Deux mois après l’éclatement du scandale « Offshore Leaks » des paradis fiscaux, on continue à en apprendre de belles sur les pratiques des plus riches. Mais que les riches volent et trichent, on le savait. Ce qu’on oublie souvent, c’est à quel point l’État leur facilite la tâche !
Reynders, quand il était ministre des finances, avait instauré la « DLU », la déclaration libératoire unique, qui permettait à ceux qui avaient caché de l’argent en Suisse ou au Luxembourg, de le rapatrier en Belgique, en échange d’une amende ridicule de 6% à 10%. D’abord présentée comme une exception, la DLU est devenue la règle : de 2006 à 2012, 2,5 milliards d’euros ont été amnistiés. Et ce n’est pas l’épargne de monsieur tout le monde, car il s’agit de fraudes de plusieurs centaines de milliers d’euros à chaque fois. C’est évidemment autant d’argent qui a manqué dans les caisses de l’État, pendant qu’on nous imposait austérité, sauts d’index et coupes dans la sécurité sociale.
Avec la levée du secret bancaire au Luxembourg, prévue pour janvier 2015, le flux de déclarations s’est accru. Rien que sur les six derniers mois, 3000 déclarations supplémentaires ont atterri sur la table des fonctionnaires du ministère des finances.
C’est au point que les services administratifs sont débordés et ne peuvent traiter tous les dossiers ! Eh bien, pour permettre à ces messieurs de bénéficier du meilleur tarif, le gouvernement Di Rupo a prolongé la DLU. Mais si les Finances n’ont pas les moyens de traiter ces déclarations, ni d’ailleurs de mener des enquêtes approfondies sur toutes les autres sortes de fraudes, c’est dû à un manque criant de personnel. L’austérité a servi à justifier le non-remplacement de 3 départs en pension sur 5. Mais c’est un cercle vicieux : mois de fonctionnaires, moins de contrôles, plus de fraudes… et moins d’argent dans les caisses de la collectivité.
Le comble, c’est qu’après Reynders, Di Rupo s’apprête à lancer une nouvelle amnistie après celle qui s’achève maintenant ! Comme quoi le PS est autant l’ami des riches que le MR.
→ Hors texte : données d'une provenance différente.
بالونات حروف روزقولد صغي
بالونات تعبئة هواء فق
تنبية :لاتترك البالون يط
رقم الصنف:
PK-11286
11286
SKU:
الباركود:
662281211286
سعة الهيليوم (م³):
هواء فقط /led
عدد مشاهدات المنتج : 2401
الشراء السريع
La même situation prévaut à la Justice. Le montant du blanchiment d’argent sale a atteint 2,25 milliards d’euros en 2012. Mais la moitié des dossiers a été classée sans suite, tandis que l’autre moitié échoue lamentablement, ce qui fait que l’Etat ne récupère que 1,5% de ces sommes !
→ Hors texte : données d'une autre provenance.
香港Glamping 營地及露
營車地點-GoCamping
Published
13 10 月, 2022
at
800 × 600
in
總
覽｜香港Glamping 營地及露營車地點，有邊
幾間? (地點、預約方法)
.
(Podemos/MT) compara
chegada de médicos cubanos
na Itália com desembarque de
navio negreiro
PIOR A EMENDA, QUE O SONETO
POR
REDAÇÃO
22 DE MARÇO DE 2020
Encore une fois, le manque de moyens montre avant tout le manque de volonté du gouvernement. Car peu lui importe que les riches fraudent, tant qu’il peut faire payer les pauvres ! Et sur ce plan là aussi, les chiffres sont sans appel : 45% des recettes de l’impôt viennent des taxes à la consommation, dont la TVA que seuls les travailleurs paient. En revanche, seuls 4% des recettes viennent de l’impôt sur les sociétés !
Ce sont autant de raisons de rejeter les mesures contre les pensions et l’index, qui sont encore une fois remises sur le tapis sous prétexte de limiter le déficit budgétaire.
L’argent est là, sous les yeux des politiciens au pouvoir, mais ils ne veulent pas le prendre ! Cette complicité avec les riches est profonde, car il s’agit en réalité bien plus que d’argent. En faisant peser tout le poids de la crise sur les épaules des travailleurs, le gouvernement accroit la misère et l’insécurité des milieux populaires et espère ainsi les rendre plus dépendants et donc plus dociles face au patronat.
Même si le scandale des paradis fiscaux oblige les gouvernements des pays riches à faire quelques gestes symboliques contre les « tricheurs », cela ne touchera que la couche moyenne des bourgeois. Les vraies grandes fortunes n’ont pas besoin de tricher : elles font voter des lois à leur avantage ! Peut-non imaginer que les États confettis que sont les îles Caïmans ou autres paradis fiscaux puissent exister sans l’accord tacite des grandes puissances?
Pendant que les actionnaires des grands groupes fi-nanciers et industriels font circuler leurs capitaux tout autour du monde, le reste de la planète reste plongé dans la misère.
Et en Belgique, tandis que les bourgeois s’inquiètent du rendement de leurs capitaux, 20% des enfants wal-lons et 14% des enfants flamands vivent en dessous du seuil de pauvreté.
La bourgeoisie ne mérite qu’une chose : qu’on lui confisque son pactole.